La bibliothèque de l'amateur d'art
par Gérard-Georges Lemaire
Chemin de Croix biblique, tableaux de Sergio Birga, père Romuald Fresnais, préfacez de Mgr Jean-Louis Brugès, Pierre Téqui éditeur, 32 op., 6 €.
Depuis quelques années, Sergio Birga, en parallèle à son œuvre profane, se consacre avec beaucoup de conviction à une œuvre religieuse. Il vient de réaliser un nouveau chemin de Croix pour la chapelle du collège lycée Notre-Dame d’Orveau. D’aucuns peuvent croire que le chemin de Croix est un mode de représentation préétabli. Bien sûr, il y a des étapes incontournables. Mais l’artiste peut très bien choisir des moments de la Passion du Christ.

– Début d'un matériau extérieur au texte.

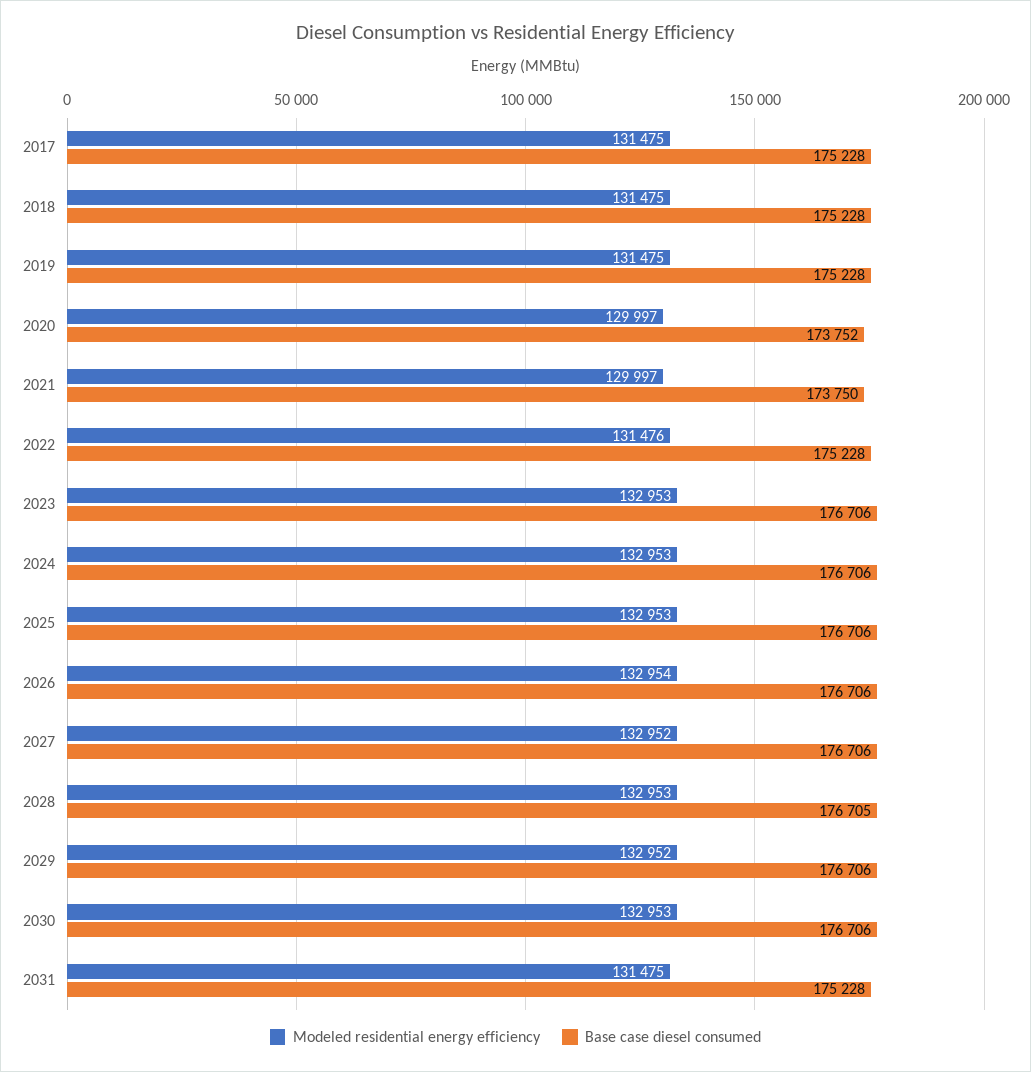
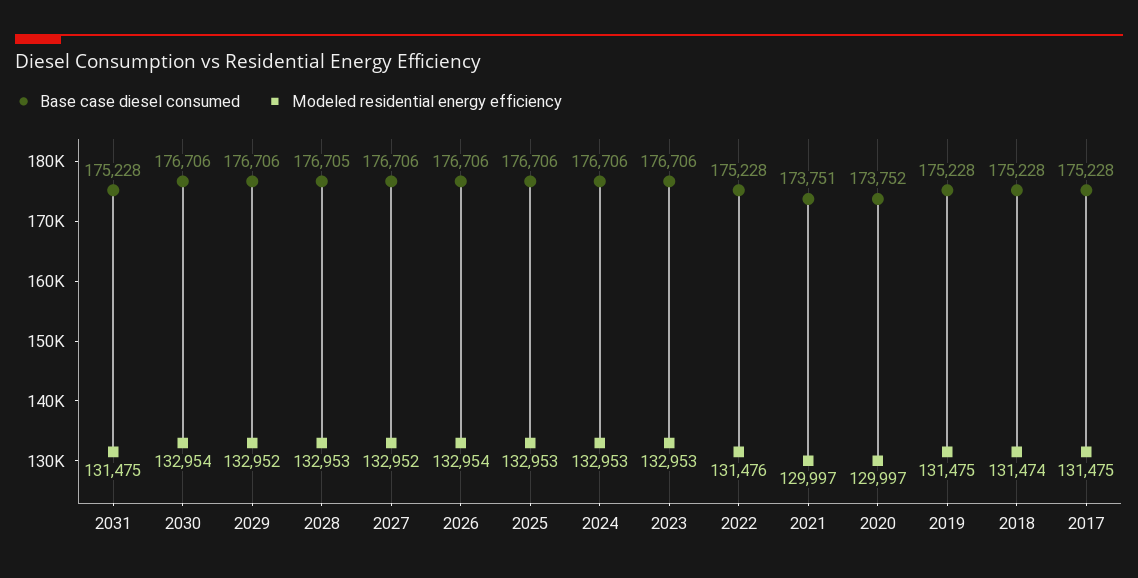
Modeled residential energy efficiency, 2018: 131475 -> 131474
Base case diesel consumed, 2021: 173750 -> 173751
Modeled residential energy efficiency, 2030: 132953 -> 132954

Par exemple, il ne montre pas la scène où Jésus tombe une nouvelle et demande l’aide d’un savetier qui refuse de l’aider à se relever : cette scène fondamentale puisqu’elle est à l’origine de la terrible légende du Juif errant. En revanche, il a choisi de représenter Jésus et les femmes de Jérusalem. Ces quatorze tableaux sont en partie inspirés de la Renaissance, puisqu’il mêle les costumes d’époques des Romains et des Juifs, mais aussi des costumes de religieux de notre époque. C’est ce qui rend si émouvant son travail, qui, comme ses illustres prédécesseurs, conjugue l’ancien et le moderne. Mais il ne verse ni dans une nostalgie stérile de l’art ancien, ni n’abonde dans le sens de la provocation à outrance de certains artistes de l’art contemporain
II Littératures et philosophies
R.U.R., Karel Capek, traduit du tchèque par Jan Rubes, préface de Brigitte Minier, « Minos » La Différence, 224 p., 8 €.
Cette pièce, écrite par le jeune écrivain tchèque Karel Capek en 1920, Rossum’s Universal Robots, a fourni à l’humanité un mot nouveau : « robot ». Mais l’intérêt de cette œuvre théâtrale va bien au-delà de cette curiosité linguistique. Elle a connu un certain retentissement en Europe (elle a été représentée à Paris en 1924 au Théâtre des Champs-Elysées) parce qu’elle a été une des grandes méditations sur le nouveau monde industriel et ses possibles conséquences. La production de masse de robots intelligents et aux différentes fonctions peut faire croire à un immense progrès libérant l’homme de l’asservissement au travail. Mais ces robots inventés par le professeur Rossum ne sont pas des machines comme l’avaient imaginé les futuristes italiens : ce sont des êtres organiques et intelligents. Par la suite, la production de masse a simplifié ces organismes et en a fait des robots spécialisés, strictement limités à l’essentiel. Mais plus qu’une libération, c’est une amélioration des conditions industrielles qui est devenu l’objectif principal. Sans doute, le genre humain aura-t-il tout à gagner de l’efficacité apportée par des robots qui n’ont ni désir ni revendication. Mais les choses se compliquent : les robots ne sont plus fabriqués et les hommes disparaissent inéluctablement. Les robots finissent par se révolter et exigent d’entrer en possession du secret de la vie, ce qui n’est plus possible. A la fin de ce drame, la jeune et belle Hélène Glory est courtisée par le robot Primus qui est prêt à se sacrifier pour elle. Le savant qui voulait disséquer Hélène les laisse partir car il a compris qu’ils étaient l’Adam et Eve d’une ère nouvelle alors que le monde artificiel créé par la science et la technique va disparaître à jamais. C’est une fable tragique se terminant par une curieuse note d’espoir et une vague transcendance. Mais elle a préservé toute sa force et son caractère prophétique.